Hacker News new | ask | show | jobs
by colomon 4882 days ago
It seems to me it is a very valid principle in many areas.

For instance, the STEP file standard very clearly states that all input files must be 7-bit ASCII. Many of the programs that generate these files (including earlier versions of my own) paid no attention to this and wrote out 8-bit values in strings if the user requested it. Clearly this behavior is wrong. (The principle agrees: "Be conservative in what you do.")

However, rejecting an entire CAD file merely because the text strings in it used an illegal encoding is downright silly. It in no way can change the meaning of the geometry of the file. There is no hidden vector in there for malicious attacks. It makes perfect sense to accept illegal files like this and do your best to make them work, even if it might not get quite the same text strings the user intended.

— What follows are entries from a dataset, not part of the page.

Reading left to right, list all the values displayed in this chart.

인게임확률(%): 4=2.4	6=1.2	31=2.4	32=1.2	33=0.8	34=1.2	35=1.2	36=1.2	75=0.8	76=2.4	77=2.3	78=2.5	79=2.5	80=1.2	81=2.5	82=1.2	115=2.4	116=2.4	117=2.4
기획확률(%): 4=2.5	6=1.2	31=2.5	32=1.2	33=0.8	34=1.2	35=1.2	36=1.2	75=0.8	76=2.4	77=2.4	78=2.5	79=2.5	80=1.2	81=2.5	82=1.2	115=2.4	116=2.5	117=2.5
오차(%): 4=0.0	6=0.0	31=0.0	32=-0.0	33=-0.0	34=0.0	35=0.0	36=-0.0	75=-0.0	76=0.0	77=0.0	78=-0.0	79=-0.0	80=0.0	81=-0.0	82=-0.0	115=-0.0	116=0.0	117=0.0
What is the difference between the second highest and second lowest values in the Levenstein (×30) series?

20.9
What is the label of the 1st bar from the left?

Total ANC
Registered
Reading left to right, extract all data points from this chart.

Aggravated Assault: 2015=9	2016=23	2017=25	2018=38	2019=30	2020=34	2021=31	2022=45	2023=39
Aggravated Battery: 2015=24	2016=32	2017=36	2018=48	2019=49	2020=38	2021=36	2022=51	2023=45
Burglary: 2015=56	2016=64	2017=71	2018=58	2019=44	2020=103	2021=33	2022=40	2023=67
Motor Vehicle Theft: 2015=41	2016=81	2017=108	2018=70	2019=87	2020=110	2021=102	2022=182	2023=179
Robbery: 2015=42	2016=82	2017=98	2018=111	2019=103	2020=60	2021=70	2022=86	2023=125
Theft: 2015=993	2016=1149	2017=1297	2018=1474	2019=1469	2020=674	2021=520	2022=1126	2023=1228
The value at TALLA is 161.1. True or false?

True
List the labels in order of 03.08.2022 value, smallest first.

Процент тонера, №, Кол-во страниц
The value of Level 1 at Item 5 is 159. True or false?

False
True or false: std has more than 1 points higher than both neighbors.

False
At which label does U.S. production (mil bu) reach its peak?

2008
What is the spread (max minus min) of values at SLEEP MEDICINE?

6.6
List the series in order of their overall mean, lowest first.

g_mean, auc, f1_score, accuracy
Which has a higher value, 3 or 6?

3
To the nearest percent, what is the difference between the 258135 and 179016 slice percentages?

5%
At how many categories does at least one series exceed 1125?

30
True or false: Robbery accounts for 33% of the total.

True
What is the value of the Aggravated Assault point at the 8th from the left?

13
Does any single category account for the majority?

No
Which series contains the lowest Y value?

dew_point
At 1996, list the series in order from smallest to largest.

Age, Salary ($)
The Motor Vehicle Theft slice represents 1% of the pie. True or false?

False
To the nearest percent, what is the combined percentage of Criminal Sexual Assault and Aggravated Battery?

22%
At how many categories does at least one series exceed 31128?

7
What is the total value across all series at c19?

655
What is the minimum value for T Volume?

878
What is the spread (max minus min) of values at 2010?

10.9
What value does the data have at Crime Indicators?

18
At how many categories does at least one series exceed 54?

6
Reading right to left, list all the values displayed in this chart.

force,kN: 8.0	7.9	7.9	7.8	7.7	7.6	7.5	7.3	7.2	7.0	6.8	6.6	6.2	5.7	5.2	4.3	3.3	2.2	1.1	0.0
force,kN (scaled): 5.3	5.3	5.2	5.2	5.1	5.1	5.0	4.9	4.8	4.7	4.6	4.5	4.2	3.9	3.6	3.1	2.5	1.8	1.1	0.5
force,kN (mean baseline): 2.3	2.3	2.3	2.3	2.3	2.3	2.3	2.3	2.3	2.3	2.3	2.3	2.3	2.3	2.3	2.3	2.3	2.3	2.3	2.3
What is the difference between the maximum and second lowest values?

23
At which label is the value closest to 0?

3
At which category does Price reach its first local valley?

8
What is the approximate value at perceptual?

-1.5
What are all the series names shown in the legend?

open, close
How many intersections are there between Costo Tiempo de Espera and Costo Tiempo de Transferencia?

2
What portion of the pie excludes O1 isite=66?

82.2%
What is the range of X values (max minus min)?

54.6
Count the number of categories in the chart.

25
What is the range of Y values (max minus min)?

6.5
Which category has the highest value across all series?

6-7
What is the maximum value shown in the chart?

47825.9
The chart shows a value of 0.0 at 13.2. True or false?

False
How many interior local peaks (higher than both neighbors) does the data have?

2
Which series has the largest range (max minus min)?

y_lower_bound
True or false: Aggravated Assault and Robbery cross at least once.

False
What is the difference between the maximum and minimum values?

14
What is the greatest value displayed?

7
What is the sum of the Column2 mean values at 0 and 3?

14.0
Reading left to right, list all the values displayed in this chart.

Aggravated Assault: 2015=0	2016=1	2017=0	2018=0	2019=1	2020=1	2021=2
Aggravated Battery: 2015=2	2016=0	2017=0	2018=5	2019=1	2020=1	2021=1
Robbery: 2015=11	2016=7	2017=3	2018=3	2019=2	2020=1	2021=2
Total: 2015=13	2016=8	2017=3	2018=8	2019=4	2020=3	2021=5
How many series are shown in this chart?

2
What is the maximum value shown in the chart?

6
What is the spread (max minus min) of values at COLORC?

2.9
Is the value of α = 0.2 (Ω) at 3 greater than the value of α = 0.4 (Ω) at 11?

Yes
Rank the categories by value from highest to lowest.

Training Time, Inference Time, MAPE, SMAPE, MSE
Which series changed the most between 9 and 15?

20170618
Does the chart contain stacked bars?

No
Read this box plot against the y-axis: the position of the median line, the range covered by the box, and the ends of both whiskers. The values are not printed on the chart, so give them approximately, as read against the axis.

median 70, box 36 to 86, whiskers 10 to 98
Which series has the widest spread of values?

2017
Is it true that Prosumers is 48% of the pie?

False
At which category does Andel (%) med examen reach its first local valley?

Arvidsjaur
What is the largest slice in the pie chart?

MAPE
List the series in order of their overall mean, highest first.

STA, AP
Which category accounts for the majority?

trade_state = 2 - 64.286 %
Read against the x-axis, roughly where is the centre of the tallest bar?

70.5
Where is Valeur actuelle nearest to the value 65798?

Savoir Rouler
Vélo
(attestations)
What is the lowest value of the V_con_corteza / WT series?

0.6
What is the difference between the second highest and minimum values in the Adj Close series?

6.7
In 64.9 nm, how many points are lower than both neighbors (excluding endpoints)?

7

I think jbert's point about being conservative in what you do in all respects is a strong one. Taking that into account suggests that maybe carefully marking the illegal character as such in the string might well be worthwhile, and is definitely more appropriate than trying to guess what 8-bit character standard was intended.

3 comments

That's exactly the kind of security risk that the article is talking about. Internet Explorer could be tricked to use US-ASCII encoding and interpret ¼script¾ as a script tag (CVE 2006-3227)

Liberal vs strict is a false dichotomy. The third solution is to accept all possible inputs, but in a specified way.

Instead of taking draconian XML approach you can solve the problem by taking HTML5 approach and make error handling as interoperable as handling of correct input. In case of STEP files you could require all implementations to clear the 8th bit (or drop or clamp bytes out of range — whatever as long as it's specified and mandatory).

Maybe I'm missing something here, but a valid STEP string can already encode any arbitrary Unicode code point. It just does it using 7-bit ASCII. If your code is somehow executing these strings without examining their content, then you are already in big, big trouble.

Trying to do something with 8-bit characters -- whether skipping them, indicating an illegal character in the string, or trying to guess what was really meant -- cannot make that situation any worse.

The problem is if you decode a particular byte sequence that causes a bad action (if that's possible with step files) in a different way than some other program that is supposed to keep you safe.

In the case of ie, ie decoded one way and forum software might decode a different way. So the forum software says the string is safe for the browser (according to its decoding rules) but then the browser applies different rules and gets a bad string.

You may not be seeing the danger because you implicitly think a step file from unsafe sources is always unsafe. But imagine if you had a safe file detector program, except it applied different rules than the program you're actually going to open the file with.

As jbert pointed out, if your program's main job is to say whether or not something is safe, and it liberally says "Oh yeah, I think that's safe", that's pretty much the exact opposite of "be conservative in what you do".
Please explain the proper way of escaping/rejecting html in forum posts, when you can't rely on the browsers following the spec.
Possible attack: Because the strings are not ASCII, implementations now need to bring another library in to decode those strings. Now lets say someone encodes an end-string char (single quote?) using some alternative encoding that doesn't use the ASCII quote char.

When an implementation saves this file, it normalizes that other encoding to use an ASCII single quote, then proceeds to write out the rest of the string. This isn't caught inside the implementation, because the encoding library only normalizes when writing. When it reads the data in, it still just represented it as bytes, and there was no ASCII single quote byte until the end of the dangerous string.

So, yes, it's possible that even something as simple as "string encoding" could be used to implement an attack.

But this is where "be conservative in what you do" comes into play. The STEP format has formal rules for exporting all ASCII, Unicode, and ISO-8859 characters. A well-written STEP string exporter should handle them all without difficulty, no matter what goofy things are in the string.

And again, if you're worried that there may be an attack vector, change high-bit-set characters to "[Illegal character value N]". Though it might be more merciful to assume they just wanted ISO-8859-1 characters and substitute the appropriate control code.

The tl;dr of the article is to define handling of invalid input, so that all conforming implementations will handle it in the same way, without having to reverse-engeneer eachother to be interoperable.
So you're saying that every time I find a STEP file written in an invalid fashion, I should convene an ISO 10303 committee and wait for years to find out how everyone should handle it? That's doubly insane, because it would take many bugs that can be fixed in a day and make my customers suffer from them for years, while at the same time requiring me to modify my program to handle every bug found by every STEP software vendor or cease to be conforming.
If the penalty for generating a CAD file with its strings in the wrong encoding is that no importer will read it because they're being strict in what they accept, then no exporter that does so will last very long in the wild.